Era uma vez agora. Era duas vezes agora. Era três vezes agora. Era agora e sempre.
Você acorda como de costume, toma café como de costume, veste os sapatos como de costume e vai trabalhar como de costume. Entra no ônibus como de costume e chega no escritório como de costume. Olha na agenda como de costume e vai para reunião como de costume. Senta na cadeira como de costume, pega uma caneta e um bloco de papel como de costume e se entorpece com a eloquente fala dos colegas de trabalho como de costume.
De repente, por algum motivo que não de costume, você se dá conta que tudo o que está acontecendo é como de costume, mas você não se sente acostumado como de costume. Você se sente incomodado. Quase irritado com o que está acontecendo. Há uma caneta na sua mão, você pode sentí-la. Será que pode? Será que é caneta? Para aliviar sua angustia, eu retiro a caneta da história. Você se concentra no bla-bla-bla dos colegas. É linda a arquitetura musical da conversa, mas todas as palavras lhe parecem vazias. São como bolhas de sabão que explodem ao se chocarem com seus tímpanos. Você volta a ficar angustiado. Eu retiro o som da história.

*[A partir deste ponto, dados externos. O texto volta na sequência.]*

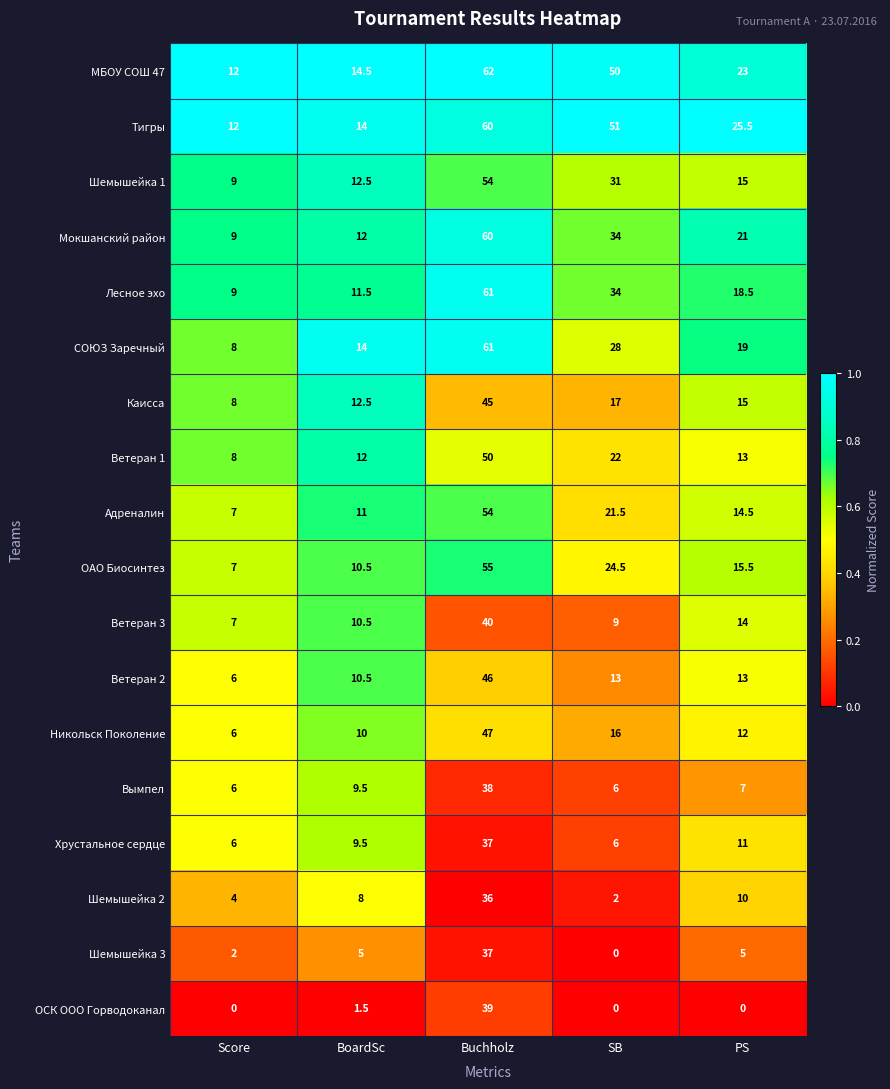

Between Buchholz and PS, which series saw the biggest shift?

Лесное эхо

Agora seus colegas gesticulam e mexem a boca, mas você não escuta mais as palavras. Você se pergunta sobre aquelas pessoas. O que estão fazendo ali? Será que estão mesmo ali? Quem são? Por que pessoas? De que se tratam? Um bando de corpos se mexendo com uma convicção frenética. Por que corpos? Que convicção? Eu retiro as pessoas da história. Aproveito e retiro a mesa, as cadeiras e todos os outros objetos que montam o cenário da sala. Você fico sozinho na sala vazia de objetos, de frente para uma porta. Você pensa em abrir a porta como de costume. Mas será que é porta? Ou será que é só costume? Eu retiro a porta da história e deixo apenas você, as paredes, o chão e o teto.

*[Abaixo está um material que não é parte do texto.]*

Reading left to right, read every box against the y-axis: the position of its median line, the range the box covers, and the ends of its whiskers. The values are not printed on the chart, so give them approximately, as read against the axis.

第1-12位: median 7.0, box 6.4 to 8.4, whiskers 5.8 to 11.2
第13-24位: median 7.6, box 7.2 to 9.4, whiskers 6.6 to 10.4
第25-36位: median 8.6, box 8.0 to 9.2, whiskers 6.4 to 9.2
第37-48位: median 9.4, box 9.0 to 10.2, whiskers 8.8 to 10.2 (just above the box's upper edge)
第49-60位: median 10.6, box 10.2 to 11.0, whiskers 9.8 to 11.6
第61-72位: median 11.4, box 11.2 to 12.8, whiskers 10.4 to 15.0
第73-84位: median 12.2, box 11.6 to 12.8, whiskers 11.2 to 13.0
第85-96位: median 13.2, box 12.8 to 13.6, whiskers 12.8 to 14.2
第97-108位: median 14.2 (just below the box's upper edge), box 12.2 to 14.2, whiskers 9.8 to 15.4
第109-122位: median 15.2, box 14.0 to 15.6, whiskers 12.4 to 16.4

Você se sente calmo. Anda sobre o chão. Dá alguns socos de leve nas quatro paredes. Parecem sólidas. Mas são feitas de tijolos ou de costume? E os tijolos são feitos de que? Eu retiro todo o cenário de costume da história. Ônibus, café, manhã, sol, chão, parede, tudo. Deixo apenas o pensamento. Você pensa. Será que estou pensando? Se estou pensando, logo, existo. Penso, logo, existo. Será que existo? Quem sou eu?